### [Passage shown]

-----

There are a number of documents that recall Lischka's anti-Semitic activities and the Jewish catastrophe, among which are the following:
February 16, 1942. To the military high command
Subject: Deportation to the East of Bolshevik Jews for forced labor
I have objections involving the police security concerning the liberation of Jews now in Compiègne. Jews designated as unfit for work cannot be set free for just that reason, and they should be transferred to Drancy along with the rest. My objections to the ordinance of the military command of January 22, 1942, providing for the liberation of Jews over fifty-five years of age, are based on the fact that these are for the most part retired Jews or intellectuals who, having spent two months in prison in Compiègne, will certainly generate anti-German propaganda. Besides, most of those Jews will go into the non occupied zone immediately after their liberation.

February 26, 1942. A telegram to Eichmann in Berlin
SECRET
Subject: Transfer of Jews and young communists to the East
In order to strengthen German authority in the occupied zone, it is now urgent that the 1,000 Jews arrested on December 12, 1941, be transferred as soon as possible. In addition to the fact that the department concerned and the Paris Commander are being besieged by numerous interventions in favor of liberating those Jews, it is certain that the French interpret the delay in the transfer as a sign of weakness on the part of the Germans.

-----

### [Work item A]
Name every full date (month, day, and year) that appears in the passage on Lischka, in the order they occur.

-----

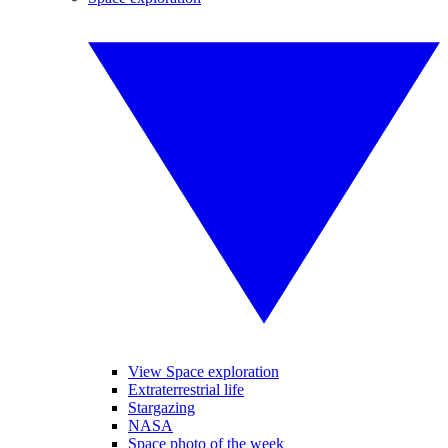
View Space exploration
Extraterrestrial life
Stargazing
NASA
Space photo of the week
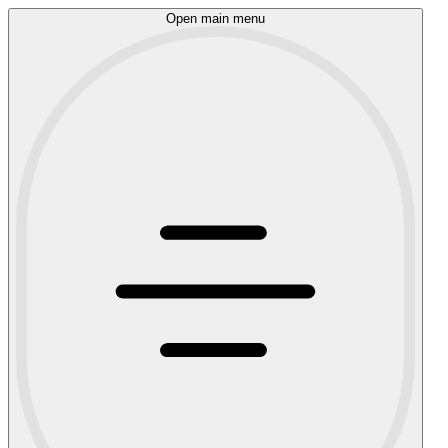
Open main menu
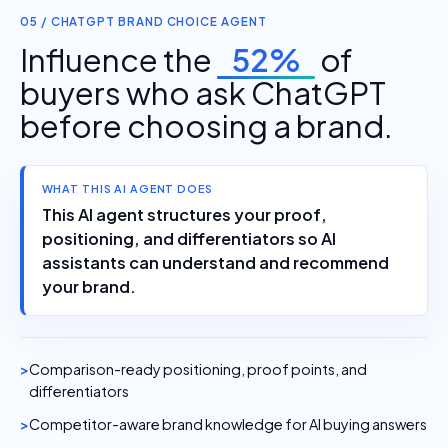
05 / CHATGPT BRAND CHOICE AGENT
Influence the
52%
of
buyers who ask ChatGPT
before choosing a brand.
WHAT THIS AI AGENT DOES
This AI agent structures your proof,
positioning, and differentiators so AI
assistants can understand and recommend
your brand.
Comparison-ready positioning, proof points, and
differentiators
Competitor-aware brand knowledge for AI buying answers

-----

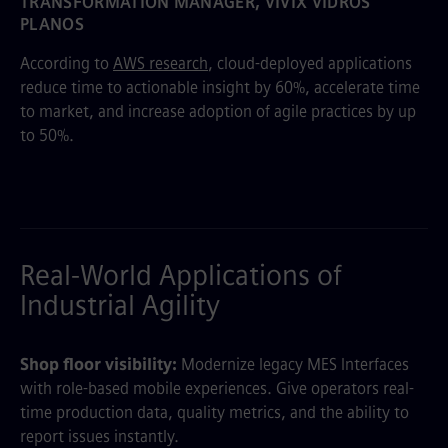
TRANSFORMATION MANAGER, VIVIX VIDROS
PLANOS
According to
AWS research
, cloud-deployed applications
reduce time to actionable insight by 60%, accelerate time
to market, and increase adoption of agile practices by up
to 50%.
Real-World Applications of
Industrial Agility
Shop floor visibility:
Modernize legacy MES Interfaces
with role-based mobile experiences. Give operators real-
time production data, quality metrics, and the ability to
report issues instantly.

-----

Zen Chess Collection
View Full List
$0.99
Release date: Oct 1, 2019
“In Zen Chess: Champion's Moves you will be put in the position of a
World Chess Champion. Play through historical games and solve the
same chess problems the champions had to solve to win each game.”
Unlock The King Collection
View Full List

-----

### [Work item B]
How many lines across all three blocks of entries contain the string "your"? Case counts. Give only the number.

### [Problem solution A]
February 16, 1942
January 22, 1942
February 26, 1942
December 12, 1941

### [Problem solution B]
2